**Try it:** Return every line of the records that contains the string "różnych", treating uppercase and lowercase as different.

::::::::

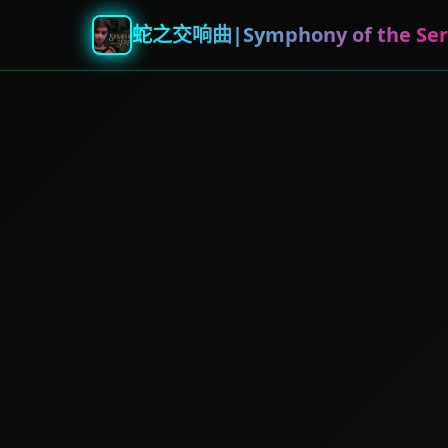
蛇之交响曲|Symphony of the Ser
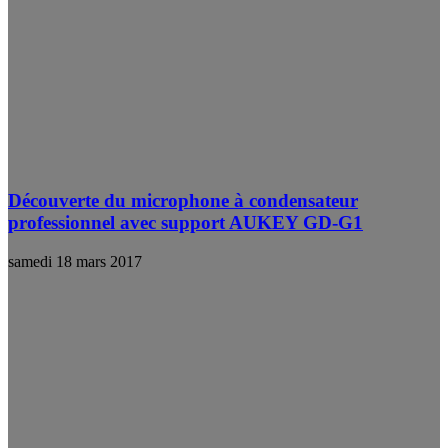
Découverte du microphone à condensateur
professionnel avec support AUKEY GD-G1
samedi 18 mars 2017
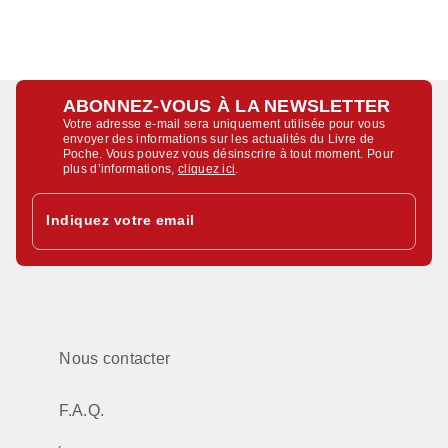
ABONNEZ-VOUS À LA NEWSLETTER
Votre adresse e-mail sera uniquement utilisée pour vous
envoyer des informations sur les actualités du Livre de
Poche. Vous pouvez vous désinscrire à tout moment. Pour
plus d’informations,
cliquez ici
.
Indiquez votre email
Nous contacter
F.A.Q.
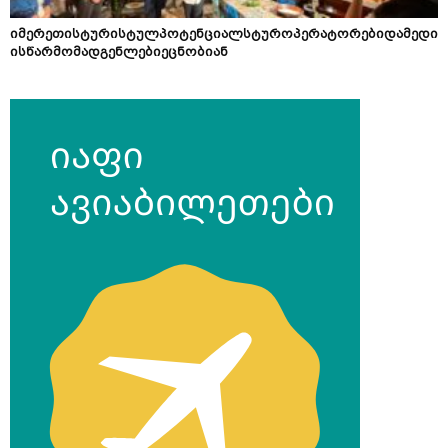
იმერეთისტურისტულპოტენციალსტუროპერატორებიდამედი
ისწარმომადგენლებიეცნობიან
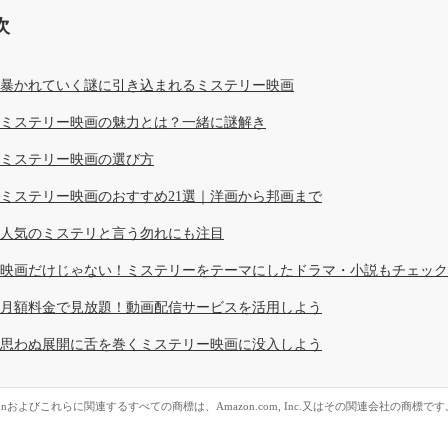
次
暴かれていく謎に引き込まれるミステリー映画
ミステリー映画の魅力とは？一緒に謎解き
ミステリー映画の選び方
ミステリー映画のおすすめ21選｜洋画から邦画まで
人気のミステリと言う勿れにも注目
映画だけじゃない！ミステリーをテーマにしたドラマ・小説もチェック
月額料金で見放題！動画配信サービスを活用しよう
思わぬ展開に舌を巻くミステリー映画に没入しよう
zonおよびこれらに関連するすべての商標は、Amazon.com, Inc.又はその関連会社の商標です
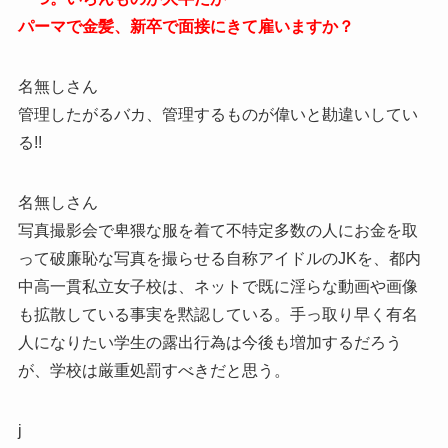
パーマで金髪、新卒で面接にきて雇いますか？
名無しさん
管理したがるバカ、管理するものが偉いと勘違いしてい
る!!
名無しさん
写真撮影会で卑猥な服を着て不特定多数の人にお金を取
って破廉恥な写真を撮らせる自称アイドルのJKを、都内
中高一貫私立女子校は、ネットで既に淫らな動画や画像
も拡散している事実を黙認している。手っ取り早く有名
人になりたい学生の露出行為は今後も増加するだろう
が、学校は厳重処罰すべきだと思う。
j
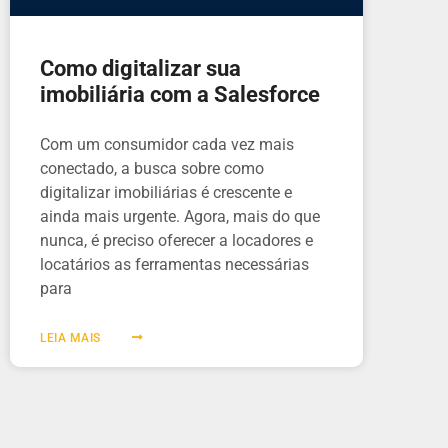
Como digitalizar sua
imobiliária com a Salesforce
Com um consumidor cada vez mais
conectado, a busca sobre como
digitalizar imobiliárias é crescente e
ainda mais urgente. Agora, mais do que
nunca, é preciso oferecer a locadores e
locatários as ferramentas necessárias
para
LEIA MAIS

::::::::

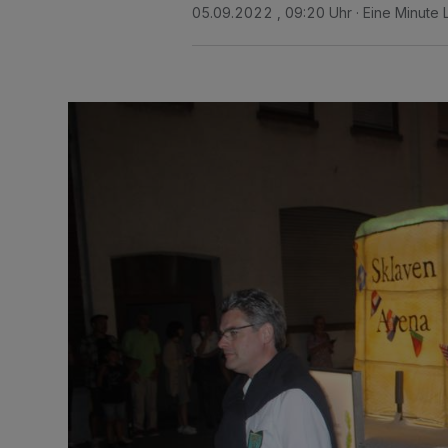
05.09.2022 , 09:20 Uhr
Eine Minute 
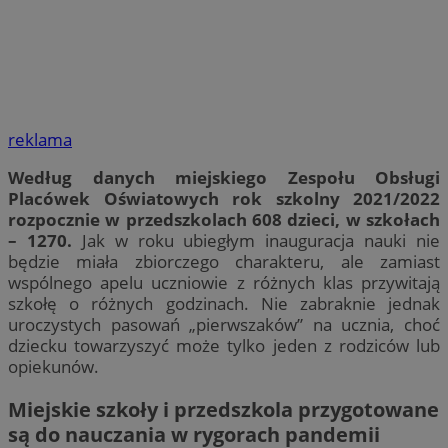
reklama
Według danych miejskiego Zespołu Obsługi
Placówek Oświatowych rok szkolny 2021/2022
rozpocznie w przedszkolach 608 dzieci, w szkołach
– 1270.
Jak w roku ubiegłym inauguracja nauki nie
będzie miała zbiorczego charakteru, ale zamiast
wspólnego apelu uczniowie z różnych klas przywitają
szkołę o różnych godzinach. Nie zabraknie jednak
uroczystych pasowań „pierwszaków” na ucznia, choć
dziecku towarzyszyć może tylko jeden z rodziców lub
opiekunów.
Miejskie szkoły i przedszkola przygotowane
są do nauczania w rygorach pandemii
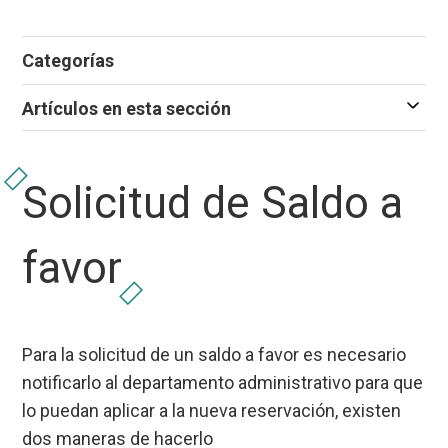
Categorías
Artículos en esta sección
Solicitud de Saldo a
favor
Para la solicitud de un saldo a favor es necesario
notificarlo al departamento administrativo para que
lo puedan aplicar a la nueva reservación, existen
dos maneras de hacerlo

::::::::

**Solution for this exercise:**
wspólnego apelu uczniowie z różnych klas przywitają
szkołę o różnych godzinach. Nie zabraknie jednak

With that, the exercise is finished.